Parce que les fleurs sont blanches
Gerard élève seul ses trois garçons depuis que leur mère les a quittés sans laisser d’adresse, se contentant d’envoyer des cartes postales depuis l’Italie pour les anniversaires et Noël. Klaas et Kees, les jumeaux de seize ans et leur petit frère Gerson – sans oublier le chien, Daan – vivent néanmoins dans une maisonnée plutôt joyeuse où Gerard s’efforce de faire bonne figure.
Un dimanche matin ordinaire où ils sont invités chez les grands-parents, leur vie bascule. Sur une route de campagne traversant des vergers où fleurissent des arbres fruitiers, une voiture s’encastre dans celle de Gerard, le choc est violent. Si les jumeaux et le père s’en tirent avec des blessures légères, il en sera tout autrement pour Gerson. Il est plongé dans le coma et au réveil, il comprend qu’il a perdu la vue. Aidé par Harald, infirmier dévoué, l’adolescent tente d’apprivoiser sa nouvelle vie, alors que les jumeaux et leur père essaient également de faire face, mais le retour à la maison est douloureux malgré le soutien de Jan et Anna, les grands-parents des enfants. Gerson s’enferme dans sa douleur et sa colère, refuse d’accepter toute aide et de se projeter dans un quelconque avenir. Plus personne ne sait comment le soutenir. Gerard presse son fils de prendre des décisions quant à son futur, sans résultat. Lorsque l’été arrive, tous savent que les choses ne pourront pas continuer ainsi à la rentrée. Le séjour prévu dans la paisible maison des grands-parents au bord d’un lac apparaît alors à tous comme la possibilité d’un nouveau départ…
Gerbrand Bakker est un maître incontesté dans l’art de saisir l’essentiel avec peu de mots. Son écriture impressionne par sa concision, sa justesse et surtout, par l’absence absolue de tout pathos. Racontée pour l’essentiel par ses frères, l’histoire de ce jeune garçon qui ne parvient pas à accepter de vivre dans le noir n’en devient que plus déchirante.
La presse en parle
Trois gamins, dont les jumeaux Klass et Kees, vivent avec leur père célibataire.

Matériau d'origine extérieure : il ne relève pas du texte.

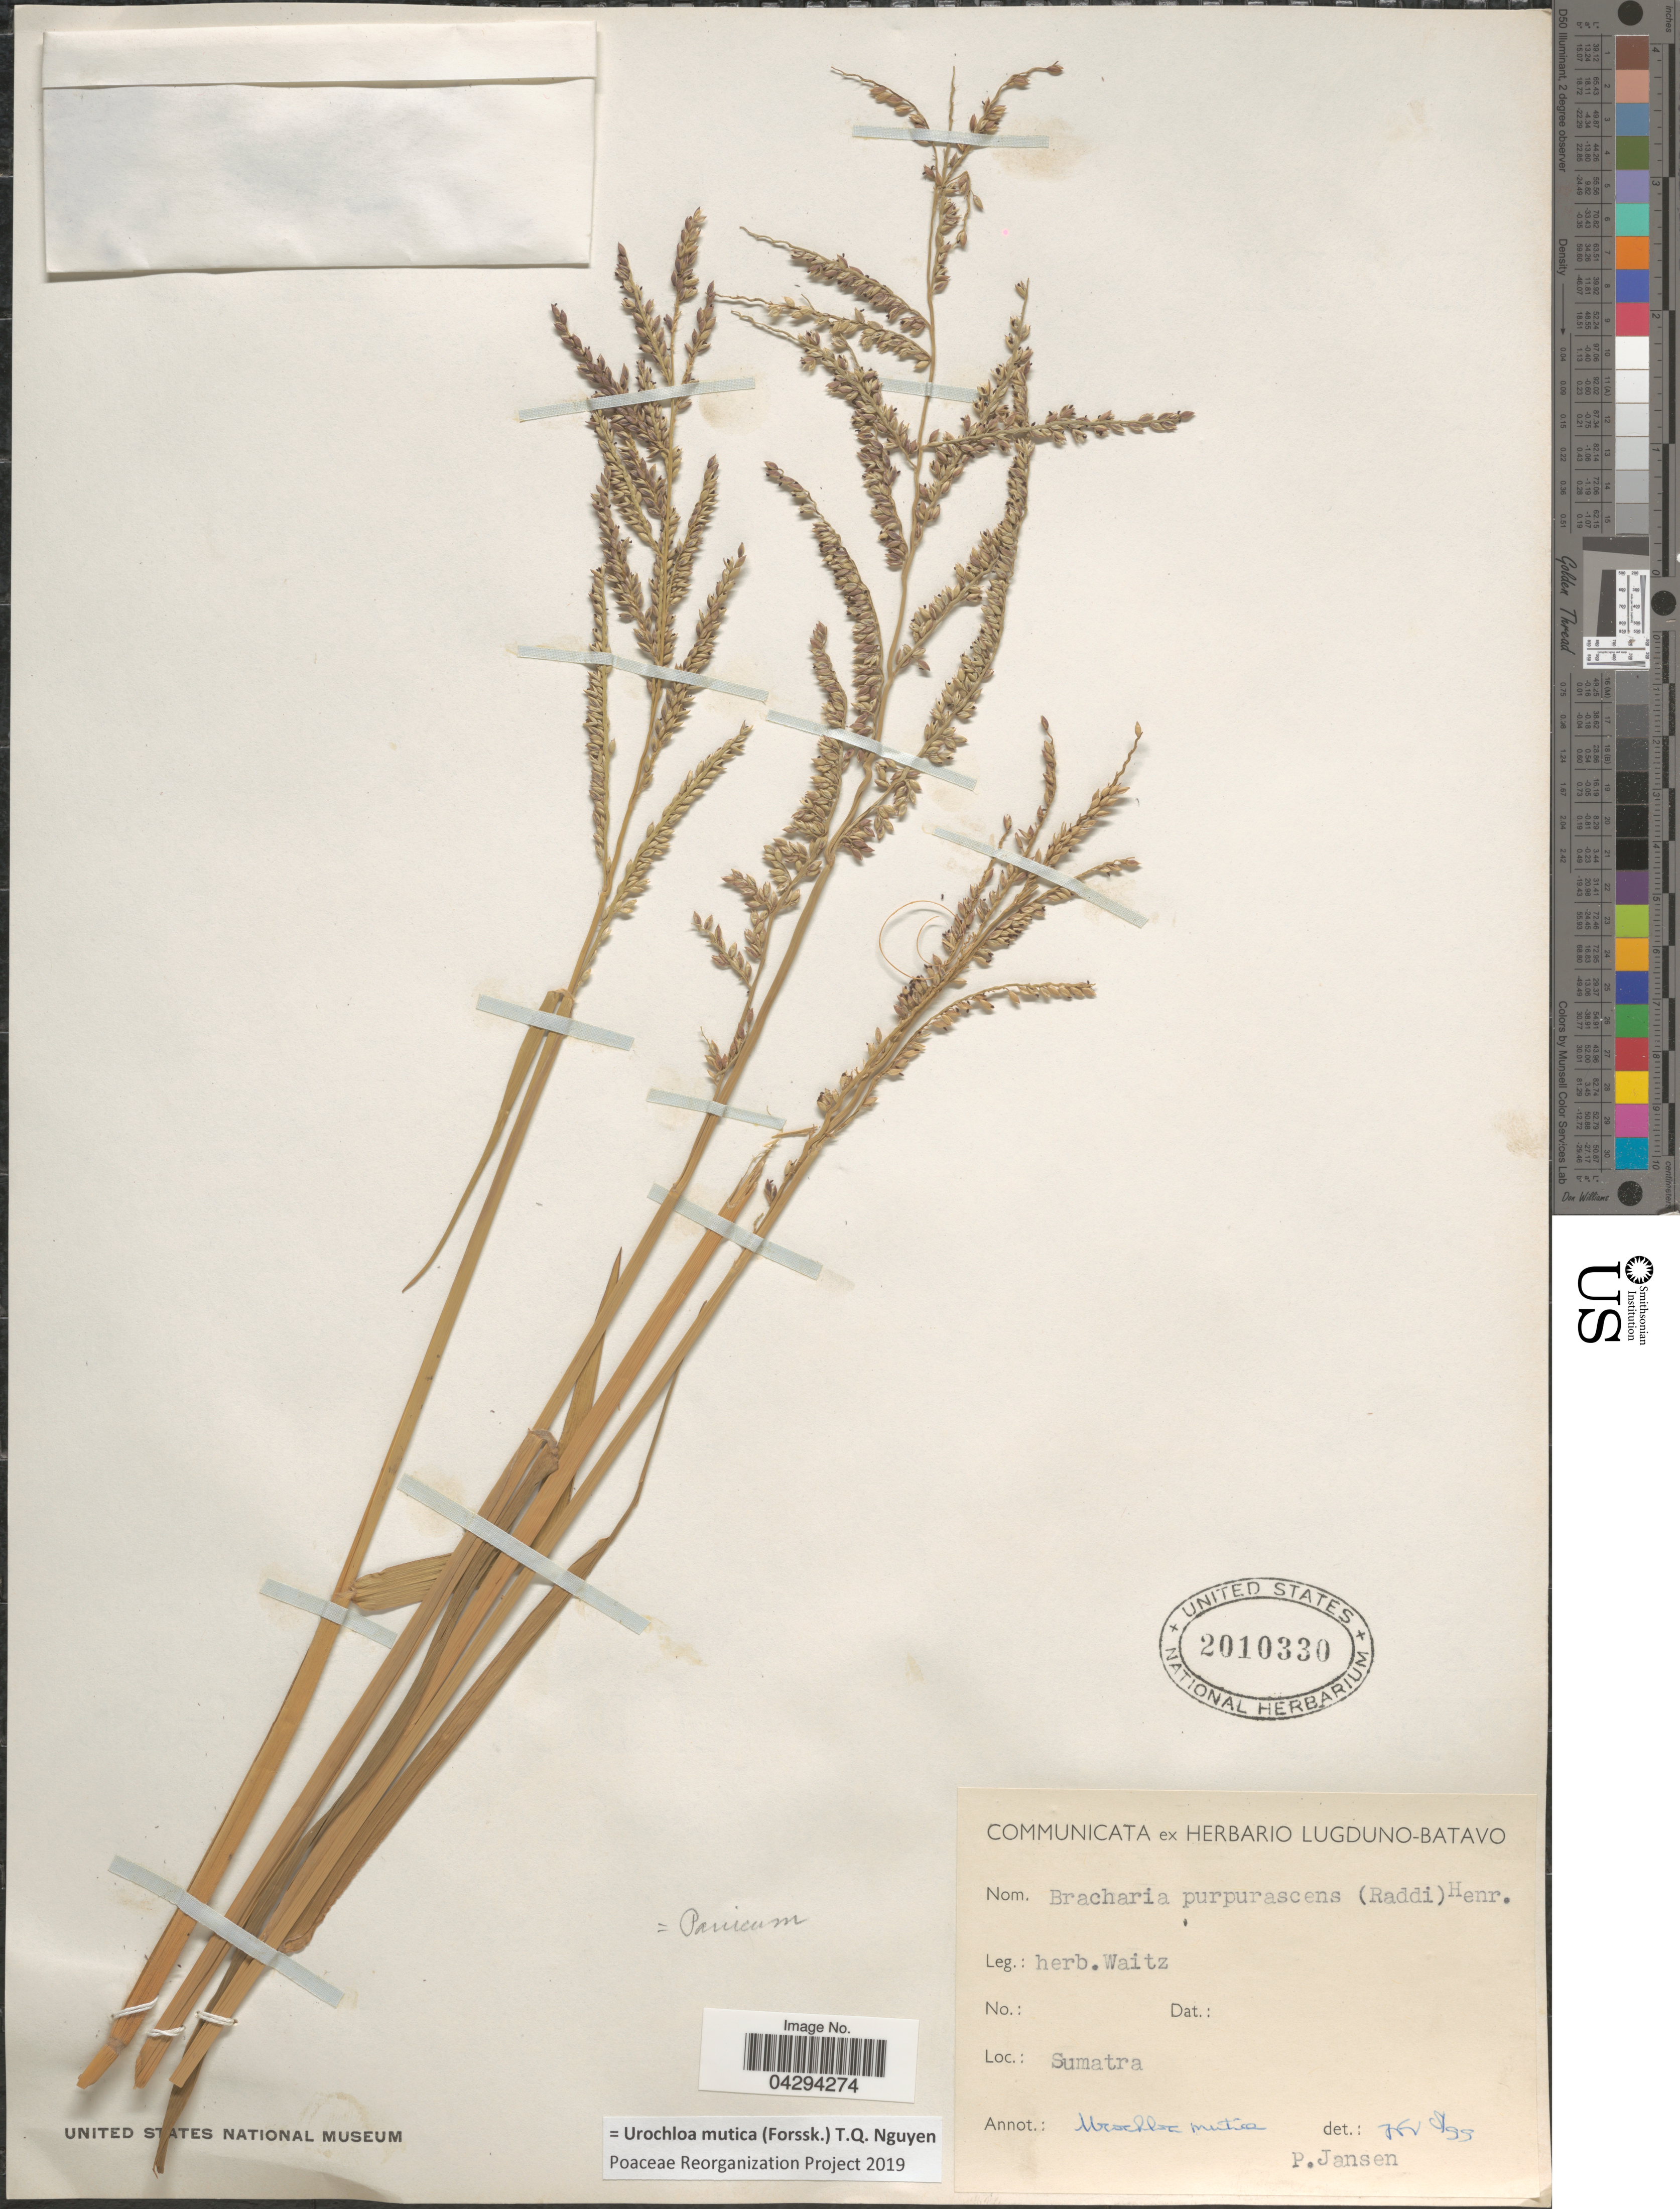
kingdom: Plantae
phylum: Tracheophyta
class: Liliopsida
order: Poales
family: Poaceae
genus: Urochloa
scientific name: Urochloa mutica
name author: (Forssk.) T.Q. Nguyen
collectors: Ex herb. Waitz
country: Indonesia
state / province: Sumatra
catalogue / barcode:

Le troisième garçon est attardé. A la suite d'un accident de voiture, il perd la vue et, horriblement défiguré, doit porter un masque.
Avec une douceur rare, Gerbrand Bakker, l'auteur (néerlandais) de "La-haut tout est calme", décrit les petits riens du quotidien quand un accident vient rompre le fragile équilibre familial. Poétique et poignant.
Didier Jacob, L'Obs
Extrait
Noir
Nous y jouions, avant. Nous y avons joué pendant des années. Jusqu’à il y a six mois, où nous y avons joué pour la dernière fois. Après, cela n’avait plus beaucoup de sens. Nous commencions toujours dehors, au pied du vieux hêtre devant la fenêtre du salon. Le hêtre était notre point de départ. Nous posions une main sur l’écorce, puis en général c’était Klaas qui lançait le compte à rebours. Klaas est l’aîné d’entre nous. Klaas a dix minutes de plus que Kees. Gerson a trois ans de moins que nous et est arrivé seul, sans frère jumeau. Il a des frères jumeaux, nous, Klaas et Kees.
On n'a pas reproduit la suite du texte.